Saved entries
::::::
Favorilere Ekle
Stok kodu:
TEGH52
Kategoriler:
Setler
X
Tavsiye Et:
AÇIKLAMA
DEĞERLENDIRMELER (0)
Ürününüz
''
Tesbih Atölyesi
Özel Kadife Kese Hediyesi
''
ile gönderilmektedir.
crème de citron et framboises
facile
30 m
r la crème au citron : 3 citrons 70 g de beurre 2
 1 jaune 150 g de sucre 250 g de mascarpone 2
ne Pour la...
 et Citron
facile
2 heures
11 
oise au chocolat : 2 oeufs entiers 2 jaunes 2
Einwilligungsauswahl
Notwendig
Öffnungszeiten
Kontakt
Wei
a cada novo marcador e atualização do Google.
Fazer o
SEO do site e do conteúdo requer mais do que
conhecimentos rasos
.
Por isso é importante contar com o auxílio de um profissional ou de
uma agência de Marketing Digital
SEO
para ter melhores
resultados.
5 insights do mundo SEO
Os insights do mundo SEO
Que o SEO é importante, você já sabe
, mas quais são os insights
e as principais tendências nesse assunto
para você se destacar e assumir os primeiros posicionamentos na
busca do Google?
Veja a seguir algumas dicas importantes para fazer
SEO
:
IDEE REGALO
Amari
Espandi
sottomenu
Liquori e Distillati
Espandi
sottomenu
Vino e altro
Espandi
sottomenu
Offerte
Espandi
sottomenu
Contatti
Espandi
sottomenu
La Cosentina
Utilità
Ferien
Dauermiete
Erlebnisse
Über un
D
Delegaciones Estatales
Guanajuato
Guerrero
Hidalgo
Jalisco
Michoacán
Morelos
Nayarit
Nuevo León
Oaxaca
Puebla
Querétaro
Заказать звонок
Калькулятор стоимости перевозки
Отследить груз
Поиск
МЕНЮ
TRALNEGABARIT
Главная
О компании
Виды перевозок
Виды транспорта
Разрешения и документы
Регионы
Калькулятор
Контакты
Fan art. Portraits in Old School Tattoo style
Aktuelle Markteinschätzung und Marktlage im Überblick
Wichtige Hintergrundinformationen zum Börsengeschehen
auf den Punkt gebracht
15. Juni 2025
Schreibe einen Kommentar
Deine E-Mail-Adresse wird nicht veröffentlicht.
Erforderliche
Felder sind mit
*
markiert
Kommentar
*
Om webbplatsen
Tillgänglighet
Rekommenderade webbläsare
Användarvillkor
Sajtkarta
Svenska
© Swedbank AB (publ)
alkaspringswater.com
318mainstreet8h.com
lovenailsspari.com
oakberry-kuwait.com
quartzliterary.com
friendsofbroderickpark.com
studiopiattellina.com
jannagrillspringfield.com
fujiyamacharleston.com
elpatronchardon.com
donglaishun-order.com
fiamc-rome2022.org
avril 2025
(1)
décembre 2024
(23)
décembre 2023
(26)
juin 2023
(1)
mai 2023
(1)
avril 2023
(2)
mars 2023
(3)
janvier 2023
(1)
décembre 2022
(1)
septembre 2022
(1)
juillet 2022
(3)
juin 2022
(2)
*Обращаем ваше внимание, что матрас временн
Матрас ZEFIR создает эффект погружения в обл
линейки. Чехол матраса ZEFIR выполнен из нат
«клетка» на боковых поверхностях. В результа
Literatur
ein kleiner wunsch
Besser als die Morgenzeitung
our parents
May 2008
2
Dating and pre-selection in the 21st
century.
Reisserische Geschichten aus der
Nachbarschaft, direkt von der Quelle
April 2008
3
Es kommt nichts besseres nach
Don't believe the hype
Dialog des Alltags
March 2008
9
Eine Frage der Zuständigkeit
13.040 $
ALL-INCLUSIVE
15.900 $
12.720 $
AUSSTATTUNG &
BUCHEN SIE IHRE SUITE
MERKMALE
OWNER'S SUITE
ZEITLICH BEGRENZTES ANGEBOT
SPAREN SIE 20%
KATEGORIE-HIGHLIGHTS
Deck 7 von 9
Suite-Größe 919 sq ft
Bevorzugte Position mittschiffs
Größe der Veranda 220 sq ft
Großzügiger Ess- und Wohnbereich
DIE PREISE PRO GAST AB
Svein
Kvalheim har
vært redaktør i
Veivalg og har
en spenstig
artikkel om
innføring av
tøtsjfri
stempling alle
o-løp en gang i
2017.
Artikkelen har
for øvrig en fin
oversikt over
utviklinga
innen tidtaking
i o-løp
::::::
What you need to do
Quote every line of the data above, keeping each one word for word and in its original order.

Solution to this problem
Favorilere Ekle
Stok kodu:
TEGH52
Kategoriler:
Setler
X
Tavsiye Et:
AÇIKLAMA
DEĞERLENDIRMELER (0)
Ürününüz
''
Tesbih Atölyesi
Özel Kadife Kese Hediyesi
''
ile gönderilmektedir.
crème de citron et framboises
facile
30 m
r la crème au citron : 3 citrons 70 g de beurre 2
 1 jaune 150 g de sucre 250 g de mascarpone 2
ne Pour la...
 et Citron
facile
2 heures
11 
oise au chocolat : 2 oeufs entiers 2 jaunes 2
Einwilligungsauswahl
Notwendig
Öffnungszeiten
Kontakt
Wei
a cada novo marcador e atualização do Google.
Fazer o
SEO do site e do conteúdo requer mais do que
conhecimentos rasos
.
Por isso é importante contar com o auxílio de um profissional ou de
uma agência de Marketing Digital
SEO
para ter melhores
resultados.
5 insights do mundo SEO
Os insights do mundo SEO
Que o SEO é importante, você já sabe
, mas quais são os insights
e as principais tendências nesse assunto
para você se destacar e assumir os primeiros posicionamentos na
busca do Google?
Veja a seguir algumas dicas importantes para fazer
SEO
:
IDEE REGALO
Amari
Espandi
sottomenu
Liquori e Distillati
Espandi
sottomenu
Vino e altro
Espandi
sottomenu
Offerte
Espandi
sottomenu
Contatti
Espandi
sottomenu
La Cosentina
Utilità
Ferien
Dauermiete
Erlebnisse
Über un
D
Delegaciones Estatales
Guanajuato
Guerrero
Hidalgo
Jalisco
Michoacán
Morelos
Nayarit
Nuevo León
Oaxaca
Puebla
Querétaro
Заказать звонок
Калькулятор стоимости перевозки
Отследить груз
Поиск
МЕНЮ
TRALNEGABARIT
Главная
О компании
Виды перевозок
Виды транспорта
Разрешения и документы
Регионы
Калькулятор
Контакты
Fan art. Portraits in Old School Tattoo style
Aktuelle Markteinschätzung und Marktlage im Überblick
Wichtige Hintergrundinformationen zum Börsengeschehen
auf den Punkt gebracht
15. Juni 2025
Schreibe einen Kommentar
Deine E-Mail-Adresse wird nicht veröffentlicht.
Erforderliche
Felder sind mit
*
markiert
Kommentar
*
Om webbplatsen
Tillgänglighet
Rekommenderade webbläsare
Användarvillkor
Sajtkarta
Svenska
© Swedbank AB (publ)
alkaspringswater.com
318mainstreet8h.com
lovenailsspari.com
oakberry-kuwait.com
quartzliterary.com
friendsofbroderickpark.com
studiopiattellina.com
jannagrillspringfield.com
fujiyamacharleston.com
elpatronchardon.com
donglaishun-order.com
fiamc-rome2022.org
avril 2025
(1)
décembre 2024
(23)
décembre 2023
(26)
juin 2023
(1)
mai 2023
(1)
avril 2023
(2)
mars 2023
(3)
janvier 2023
(1)
décembre 2022
(1)
septembre 2022
(1)
juillet 2022
(3)
juin 2022
(2)
*Обращаем ваше внимание, что матрас временн
Матрас ZEFIR создает эффект погружения в обл
линейки. Чехол матраса ZEFIR выполнен из нат
«клетка» на боковых поверхностях. В результа
Literatur
ein kleiner wunsch
Besser als die Morgenzeitung
our parents
May 2008
2
Dating and pre-selection in the 21st
century.
Reisserische Geschichten aus der
Nachbarschaft, direkt von der Quelle
April 2008
3
Es kommt nichts besseres nach
Don't believe the hype
Dialog des Alltags
March 2008
9
Eine Frage der Zuständigkeit
13.040 $
ALL-INCLUSIVE
15.900 $
12.720 $
AUSSTATTUNG &
BUCHEN SIE IHRE SUITE
MERKMALE
OWNER'S SUITE
ZEITLICH BEGRENZTES ANGEBOT
SPAREN SIE 20%
KATEGORIE-HIGHLIGHTS
Deck 7 von 9
Suite-Größe 919 sq ft
Bevorzugte Position mittschiffs
Größe der Veranda 220 sq ft
Großzügiger Ess- und Wohnbereich
DIE PREISE PRO GAST AB
Svein
Kvalheim har
vært redaktør i
Veivalg og har
en spenstig
artikkel om
innføring av
tøtsjfri
stempling alle
o-løp en gang i
2017.
Artikkelen har
for øvrig en fin
oversikt over
utviklinga
innen tidtaking
i o-løp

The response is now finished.